Wise is calling on the banking industry to be more transparent about additional fees for businesses when exchanging money internationally, revealing data which shows it's holding back Kiwi SMEs. Photo / 123RF
Nearly a third of Kiwi small-to-medium enterprises (SMEs) are operating overseas or have plans to do so, but global payments company Wise is calling for changes to transparency around foreign exchange fees.
A new survey by the company has revealed three key challenges blocking SMEs from expanding internationally.
Survey respondents,made up of 533 New Zealand business owners and key decision-makers with fewer than 100 employees, said the biggest barriers were compliance complexities (41% of respondents), the cost of international payments (42%), and geographical isolation (40%).
The cost of international payments is crucial for Wise, who is challenging the banking industry to be more honest about processing fees.
Currently, banks are not legally required to use the mid-market rate, or any specific rate, when exchanging or sending across different currencies. This means the fees businesses expect to pay may differ from the reality.
Wise NZ country manager Tristan Dakin said Kiwi SMEs’ lack of understanding regarding the problem is a big concern, largely because they opt for the convenient option.
“Traditional banks are charging Kiwis a fee of anywhere from 3-5% of the total transaction amount when sending money overseas,” Dakin said.
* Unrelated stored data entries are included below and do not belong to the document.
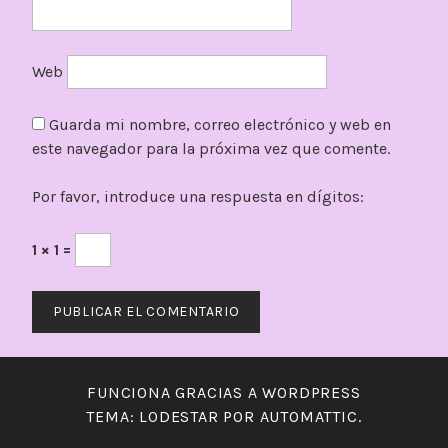
Web
Guarda mi nombre, correo electrónico y web en
este navegador para la próxima vez que comente.
Por favor, introduce una respuesta en dígitos:
1 × 1 =
FUNCIONA GRACIAS A WORDPRESS
TEMA: LODESTAR POR
AUTOMATTIC
.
“Those fees consist of a currency exchange transfer fee and an exchange rate mark-up, which isn’t made clear to the sender, and is reflected in this research.”
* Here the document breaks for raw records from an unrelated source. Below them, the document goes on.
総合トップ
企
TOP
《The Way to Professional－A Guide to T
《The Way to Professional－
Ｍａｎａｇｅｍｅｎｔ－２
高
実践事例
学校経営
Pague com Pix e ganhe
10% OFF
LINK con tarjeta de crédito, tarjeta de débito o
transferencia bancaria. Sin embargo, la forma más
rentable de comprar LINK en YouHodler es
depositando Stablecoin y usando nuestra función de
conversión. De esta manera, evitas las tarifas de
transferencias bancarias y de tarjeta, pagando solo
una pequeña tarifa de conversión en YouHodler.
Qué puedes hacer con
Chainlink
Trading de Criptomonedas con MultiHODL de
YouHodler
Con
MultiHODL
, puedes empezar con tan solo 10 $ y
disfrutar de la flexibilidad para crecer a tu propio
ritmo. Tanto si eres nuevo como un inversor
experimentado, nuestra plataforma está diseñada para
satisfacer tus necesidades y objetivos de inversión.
59% of NZ SMEs are currently using a traditional bank provider when it comes to their international payments – with over half (54%) citing they believe it’s the most convenient option, and just under half (49%) believing it’s the most trustworthy option.
Concerningly, despite the majority of SMEs still being reliant on traditional banks, 91% of respondents believed it should be illegal for banks to hide their exchange rate mark-ups.
Wise believes more can be done to educate business owners about alternative (and cheaper) options available to them.
One way this could be done is through data sharing to help decode fee structures for international payments, allowing SMEs to compare and contrast fees between the banks.
More than half of respondents considering expanding overseas said they would use independent or government support agencies for support and advice when deciding whether or not to expand overseas.
Jack Pinczewski, Asia-Pacific government relations lead for Wise, shared his frustration at the lack of acknowledgement of the costs of international payments during banking enquiries both here in NZ and Australia.
He argues the Government should require banks to show, in NZD terms to their customers, the cost of their FX margins as a means to improve competition.
Australian banks are currently facing similar enquiries, and when the National Australia Bank (NAB) was prompted on the issue, they shared a stark difference in fees.
“Average margins on international payments are informed by a number of factors, including the type of customer, payment volumes and frequency,” NAB said.
“Average margins range from 0.12% for large corporate customers to up to 2.5% for retail customers, but many customers received personalised pricing with a lower margin.”
That difference is something Pinczeswki believes should be shared up front with consumers without the need to seek guidance. While not necessarily utilising the same rates, the practice is also happening here.
Those mark-ups on exchange rates can be detrimental to business costs, with a majority of those surveyed either not fully understanding the fees, or unaware of them completely.
Concerningly, 17% of respondents said they use a traditional bank because they believe it’s the most cost-effective option.
Dakin said Kiwi SMEs aren’t shopping around for a better deal, ultimately hurting their bottom lines.
“Demystifying and helping SMEs to navigate the complexities of international expansion is crucial and, based on our research, a necessary first step to helping more Kiwi businesses expand beyond New Zealand’s shores,” Dakin said.
A third (33%) of SMEs already operating overseas estimate spending up to $5000 a year on international payment fees alone, with 39% spending above $5000.
Interestingly, 28% of businesses believe they don’t spend anything or don’t know what they pay on international payment fees.
Wise was founded in 2011 by Kristo Kaarmann and Taavet Hinrikus with the motto of “money without borders”.
The company has grown its presence in New Zealand, with 6% of the population active users of the personal platform.
Tom Raynel is a multimedia business journalist for the Herald, covering small business and retail.